Nagy said the Bears felt some apprehension with any player who stepped away last season — they signed running back Damien Williams and drafted cornerback Thomas Graham and had defensive tackle Eddie Goldman and defensive back Jordan Lucas opt out — but were reassured by Goodwin’s Olympic training.
“Anytime you have an Olympic mentality, you are different,” Nagy said. “That’s a minute-by-minute, hour-by-hour regimen [to keep] your body in shape.”
His speed is holding steady even at his age, and Goodwin said he feels even faster than his pre-draft 40 time. This is a lot different than when the Bears brought in Ted Ginn at 35 a year ago.

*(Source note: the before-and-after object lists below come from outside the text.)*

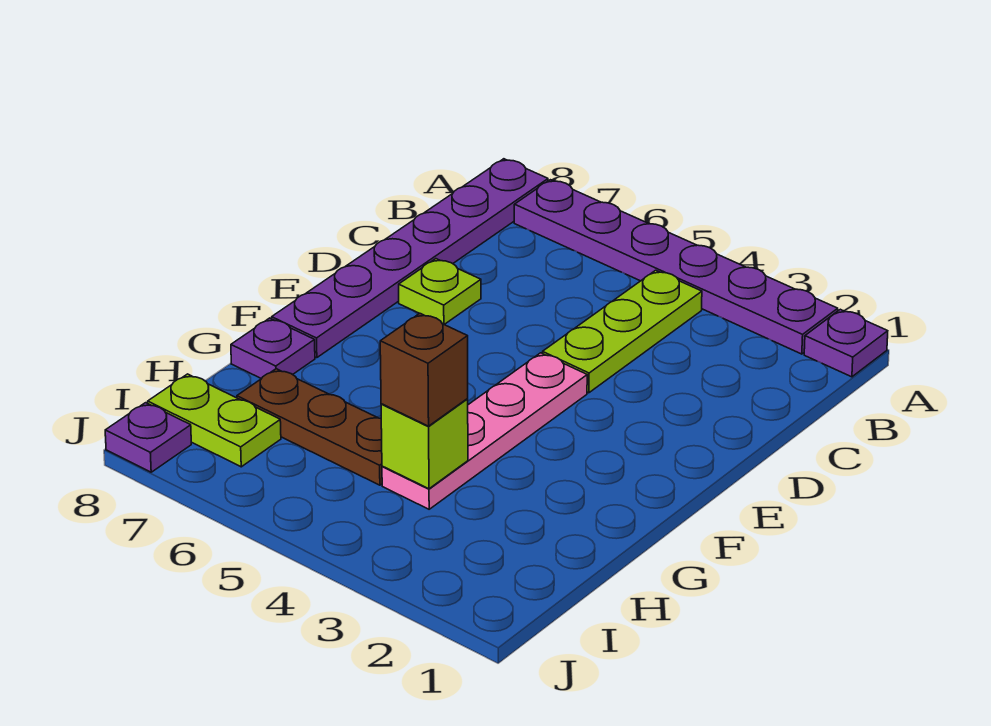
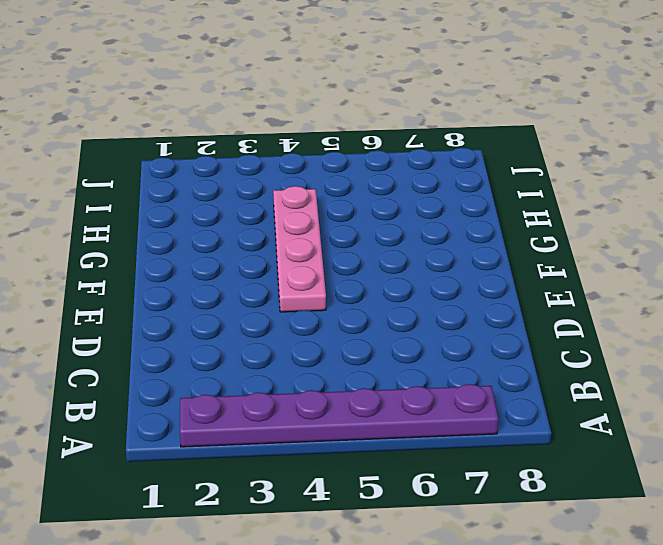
none -> purple 1x1 plate [804,309,888,377]
none -> purple 1x6 plate [272,159,548,358]
none -> lime 1x3 plate [543,270,702,393]

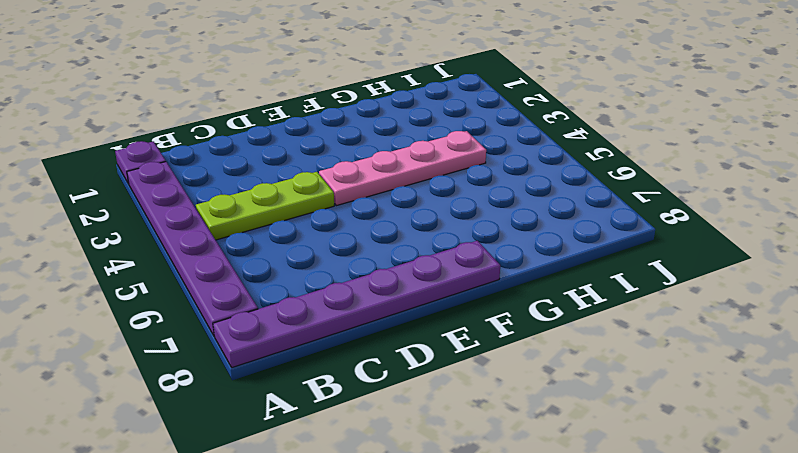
none -> lime 1x1 plate [399,259,481,325]
none -> purple 1x1 plate [231,318,315,379]
none -> brown 1x3 plate [237,369,382,485]

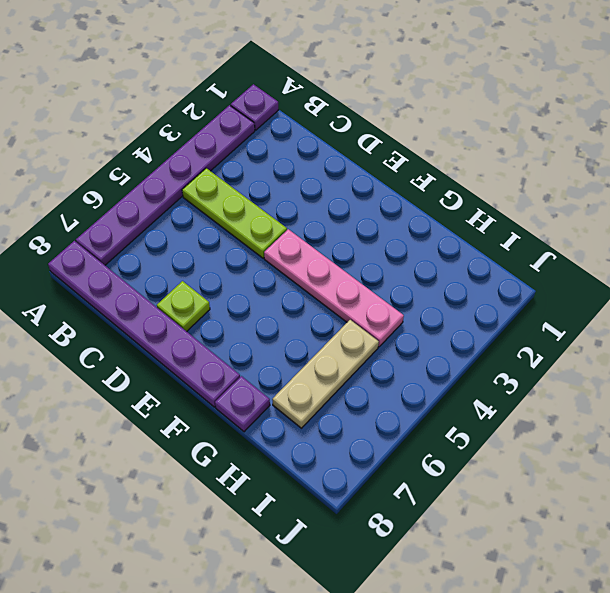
tan 1x3 plate [272,320,379,428] -> brown 1x3 plate [237,369,382,485]
none -> lime 1x2 plate [148,374,281,467]
none -> purple 1x1 plate [105,403,191,472]
none -> lime 1x1 brick [381,399,468,489]

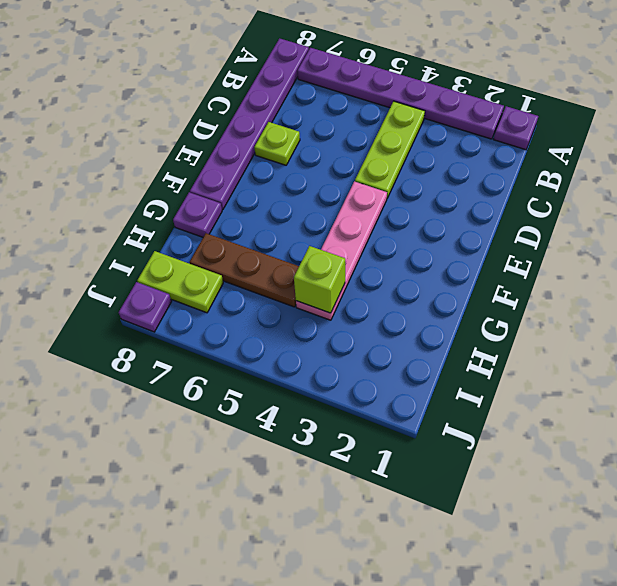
none -> brown 1x1 brick [380,313,468,426]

Goodwin’s ability to outrun a defense — “I really don’t get hit that much,” he said — is one reason the Bears believe they have undoubtedly upgraded the position. Robinson at the top is a given. Mooney already was ahead of Anthony Miller early last season and doesn’t sound crazy when he says he’s targeting 1,000 yards in Year 2. With Goodwin and Damiere Byrd — 47 catches, 604 yards and a touchdown for the Patriots last season — next in line, the Bears don’t have to keep waiting on a breakthrough by Javon Wims or Riley Ridley.
Assuming running back Tarik Cohen is fully back from his torn anterior cruciate ligament by the start of the season, the Bears would be sending out a fleet of receiving targets as fast as any in the NFL for quarterback Andy Dalton.
“A lot of us see what speed can do in this league,” Nagy said. “It can definitely scare a lot of defensive coordinators when you have that because it can open up the run game, too, because you’ve got to play deeper.”
The Bears haven’t struck fear in a defensive coordinator in a long time, but this group could do it.